**Instruction**
Output the stretch of the records from the line that contains "Regional factors: Port" through the line that contains "Rank the series", both included, as a Markdown table with the columns Row and Text, one numbered row per line. Leave out blank lines and picture lines.
Start of Data for processing
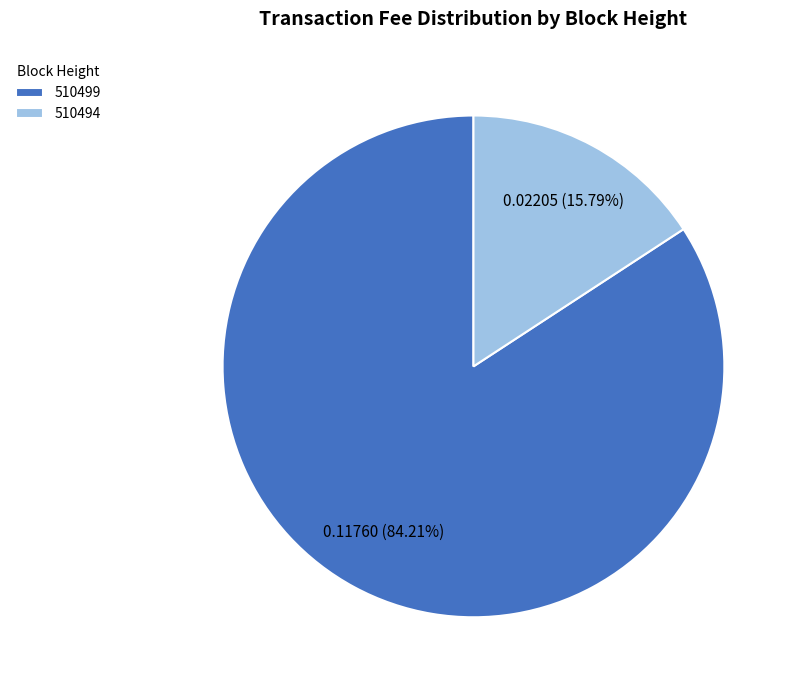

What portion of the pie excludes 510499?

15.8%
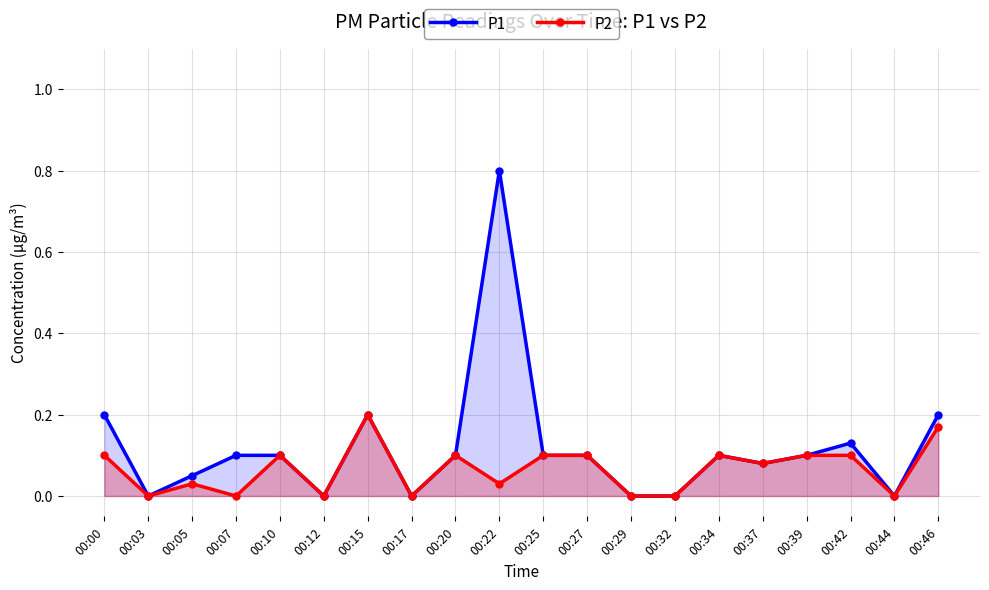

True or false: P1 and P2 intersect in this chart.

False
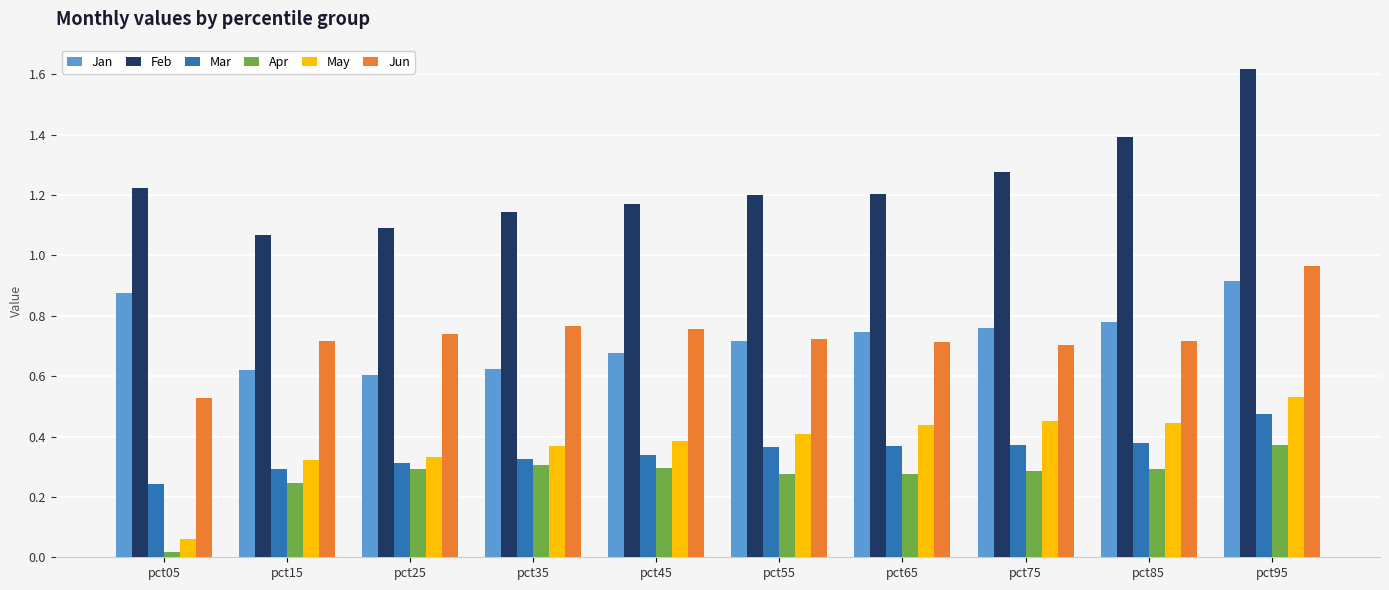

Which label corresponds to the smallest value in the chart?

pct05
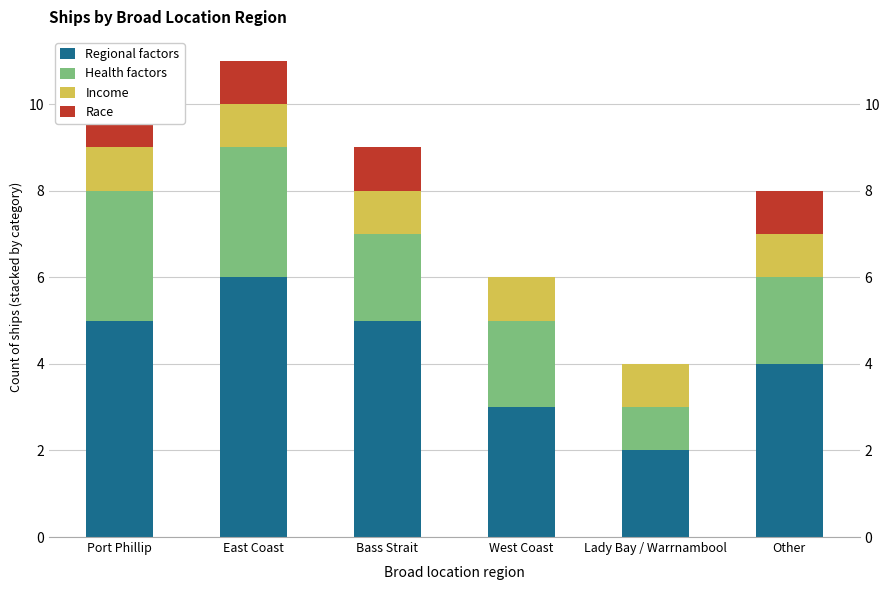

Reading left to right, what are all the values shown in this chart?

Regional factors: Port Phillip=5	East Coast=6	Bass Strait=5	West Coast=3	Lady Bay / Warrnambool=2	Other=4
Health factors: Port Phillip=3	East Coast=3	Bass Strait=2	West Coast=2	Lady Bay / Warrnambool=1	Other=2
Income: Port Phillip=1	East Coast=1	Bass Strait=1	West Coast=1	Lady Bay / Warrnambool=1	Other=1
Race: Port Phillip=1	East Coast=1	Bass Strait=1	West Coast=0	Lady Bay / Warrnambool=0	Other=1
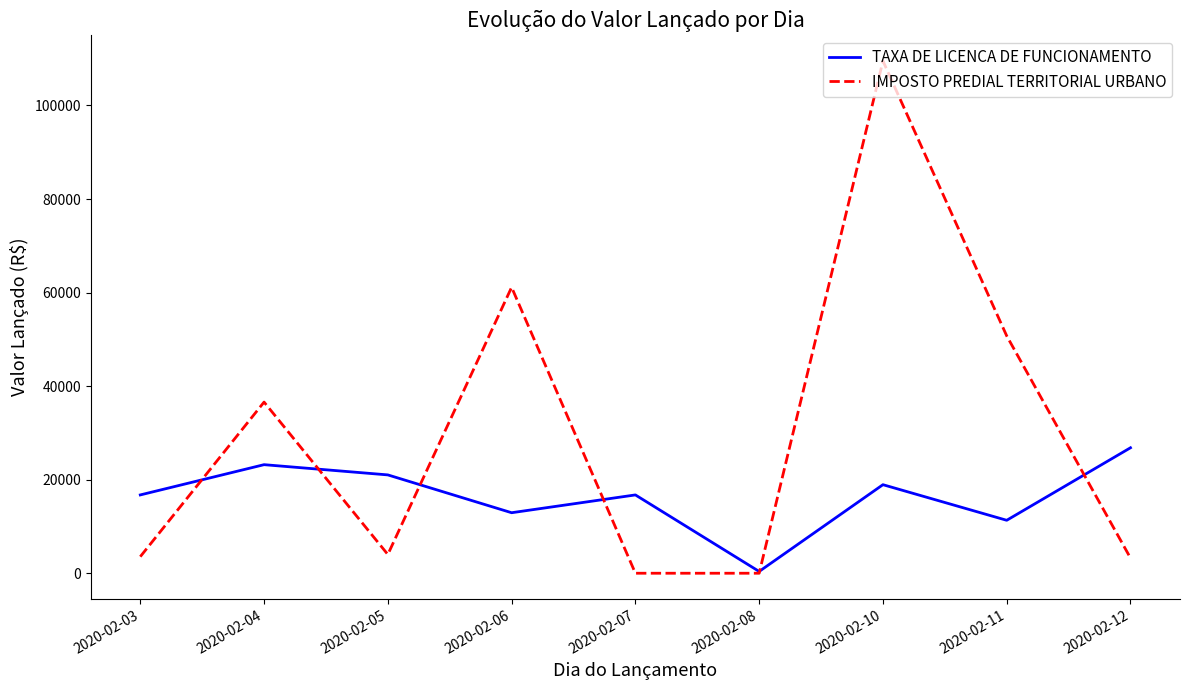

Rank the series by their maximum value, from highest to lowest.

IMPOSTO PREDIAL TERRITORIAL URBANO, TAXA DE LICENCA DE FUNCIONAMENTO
End of Data for processing
Start of Data for processing
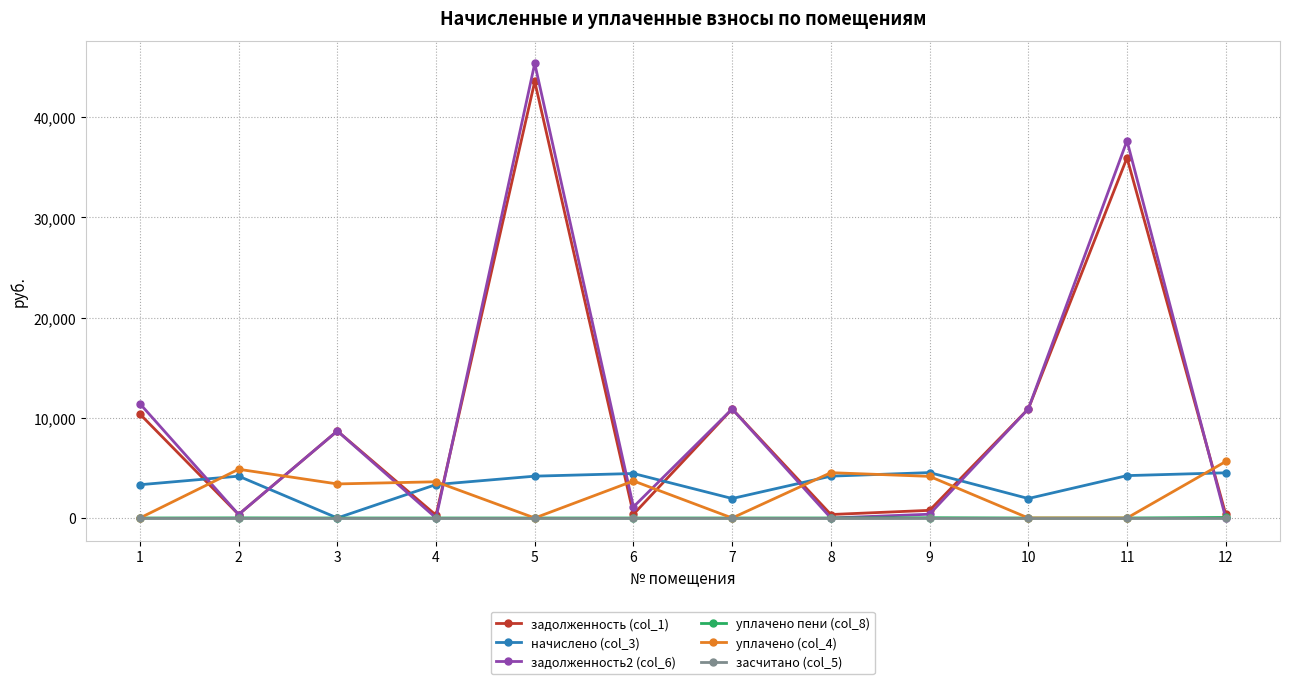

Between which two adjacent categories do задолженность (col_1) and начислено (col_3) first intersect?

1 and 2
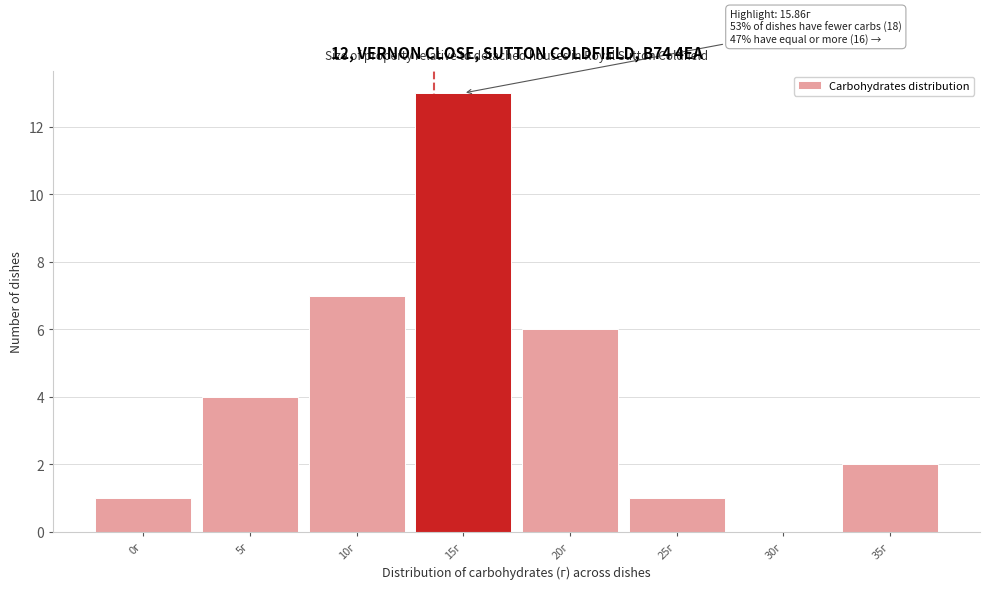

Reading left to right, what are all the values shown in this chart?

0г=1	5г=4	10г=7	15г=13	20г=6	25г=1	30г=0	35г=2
End of Data for processing
**Response area**
| Row | Text |
|---|---|
| 1 | Regional factors: Port Phillip=5	East Coast=6	Bass Strait=5	West Coast=3	Lady Bay / Warrnambool=2	Other=4 |
| 2 | Health factors: Port Phillip=3	East Coast=3	Bass Strait=2	West Coast=2	Lady Bay / Warrnambool=1	Other=2 |
| 3 | Income: Port Phillip=1	East Coast=1	Bass Strait=1	West Coast=1	Lady Bay / Warrnambool=1	Other=1 |
| 4 | Race: Port Phillip=1	East Coast=1	Bass Strait=1	West Coast=0	Lady Bay / Warrnambool=0	Other=1 |
| 5 | Rank the series by their maximum value, from highest to lowest. |